**Activity:**
Return, word for word, the part of the flux cancellation passage below starting with "The photospheric area" and going on through "from Fig. 1.".

**Source document:**
"""
The photospheric area of interest, within the gradually shrinking red circles, display significant flux cancellation over a much more extended time than the events previously discussed. The first and last snapshots displayed are separated by over 40 min. Within this time, W1 and B2 gradually approach each other through Figs. 8b and 8c, before having canceled in Fig. 8d. However, this non-line-tied simulation highlights that this flux cancellation is associated with a TPTC reconnection, including an X-crossing. The reconnection does not take place exactly in the z = 0 plane where we visualize the flux cancellation, but over an extended volume within the photosphere, mainly within z ∈ [0, −1] Mm, which we call the thick photosphere. There, the plasma β = Pp/PB is still high, but decreasing, and the temperature is close to a minimum, as seen from Fig. 1.
Following the flux cancellation, W1B2, the magenta Ω loop, is submerged and transported by solar convection down and out through the bottom of the simulation box, which is at 2.5 Mm below the photosphere. In Fig. 8c, there is only one cork still within the simulation box; hence, the single magenta field line below the photosphere. As W1B2 (magenta) is submerged, W1B1 (yellow) and W2B2 (green) reconnect in such a way that the flux rope becomes longer, stretching from W2 to B1. In Fig. 8c, the green and yellow field lines still provide the generated flux rope with feet in W1 and B2. In Fig. 8d, after the complete cancellation of these poles, the feet are gone and the green and yellow field lines are twisted around each other, with a maximum photospheric footpoint separation of 12 Mm. The flux rope extends about 2 Mm into the solar atmosphere. The black pole B1, which have been quite steady so far, now starts to break up.
As for the previously discussed events, one could not have concluded from the magnetograms alone that this cancellation was reconnection à la van Ballegooijen & Martens (1989). The 3D field lines were necessary to analyze the snapshots individually, while the corks used to track the field lines over time were necessary to analyze the dynamics. This analysis confirmed the picture from van Ballegooijen & Martens (1989) for a realistic treatment of convection, including the occurrence of the submergence of the small reconnected Ω loop. Additionally, our analysis revealed that there is a small but nonzero difference in altitude within the photosphere between where the magnetic fields are measured and where the reconnection occurs (i.e., up to 1 Mm). Hence, the reconnection is driven by the converging motions of the polarities toward one another, not the cancellation itself. Therefore, the traditional picture of reconnection has to be expanded to allow reconnection to start before the cancellation between opposite flux concentrations.
"""
**Dataset excerpts:**
"""
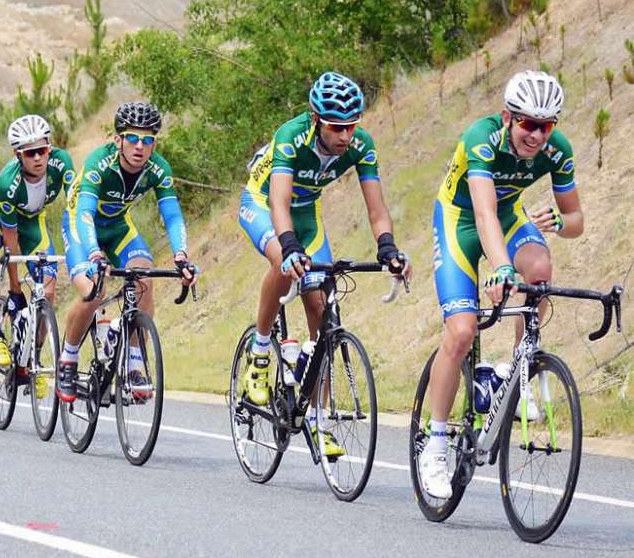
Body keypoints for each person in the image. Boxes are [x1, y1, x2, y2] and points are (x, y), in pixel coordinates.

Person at [418, 70, 580, 499]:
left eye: (546, 126)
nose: (537, 135)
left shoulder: (556, 150)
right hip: (460, 222)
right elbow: (484, 213)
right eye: (528, 123)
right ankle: (434, 443)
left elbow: (577, 221)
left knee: (541, 271)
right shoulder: (482, 137)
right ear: (508, 117)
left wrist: (560, 222)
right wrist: (502, 268)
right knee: (462, 330)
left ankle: (517, 371)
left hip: (509, 217)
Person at [238, 71, 410, 456]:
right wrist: (289, 246)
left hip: (307, 213)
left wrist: (388, 247)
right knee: (284, 263)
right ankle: (262, 348)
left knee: (322, 310)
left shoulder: (361, 145)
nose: (345, 137)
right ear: (316, 119)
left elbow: (377, 208)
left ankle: (316, 416)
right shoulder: (291, 136)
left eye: (352, 127)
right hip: (264, 206)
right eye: (337, 127)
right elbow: (278, 203)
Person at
"""
**Finished task:**
The photospheric area of interest, within the gradually shrinking red circles, display significant flux cancellation over a much more extended time than the events previously discussed. The first and last snapshots displayed are separated by over 40 min. Within this time, W1 and B2 gradually approach each other through Figs. 8b and 8c, before having canceled in Fig. 8d. However, this non-line-tied simulation highlights that this flux cancellation is associated with a TPTC reconnection, including an X-crossing. The reconnection does not take place exactly in the z = 0 plane where we visualize the flux cancellation, but over an extended volume within the photosphere, mainly within z ∈ [0, −1] Mm, which we call the thick photosphere. There, the plasma β = Pp/PB is still high, but decreasing, and the temperature is close to a minimum, as seen from Fig. 1.